Monday July 17, 2017, 24:00 on ERT2
Passing Drama, 1999, Germany, 66 min.
Director: Angela Melitopoulos
Passing Drama by Angela Melitopoulos revolves around the great population displacement that followed the breakdown of the Ottoman Empire.
The title plays with the double meaning of the word “Drama.” Implying tragedy and turmoil, Drama is also the name of the town where Melitopoulos’s grandparents settled after the Lausanne convention in 1923. That peace treaty formalized the mass expulsion of the Greek minority from Asia Minor.
A video essay rather than a conventional documentary, Passing Drama juxtaposes the traumatic testimonies of deportees with images of yarn being processed in a mechanical loom, the rotating drums of a printing press, or the belt of a bread oven.
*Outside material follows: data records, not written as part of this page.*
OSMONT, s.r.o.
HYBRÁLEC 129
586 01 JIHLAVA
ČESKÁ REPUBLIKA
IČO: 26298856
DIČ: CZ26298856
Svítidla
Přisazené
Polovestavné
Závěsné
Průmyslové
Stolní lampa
The machinery is an emblem for progress, a vortex feeding on human lives. Every industrial product contains a world undone: the economic prosperity of the metropolitan centers is predicated on the exploitation of vulnerable, peripheral bodies.
One of the interviewees is the artist’s father, who fled the Bulgarian occupation of Greece only to be caught without papers and sent to an Austrian labor camp. He does not wish to recount all that happened there. As the witnesses struggle to talk of mass slaughter and forced labor, the film’s images waste away into white noise or slip into abstraction. Staging a back-and-forth between memory and forgetfulness, Passing Drama stands at the crossroads between cinema as a site of memory and film as a physical medium. The materiality of that coiled strip, in the end, overwrites all narratives.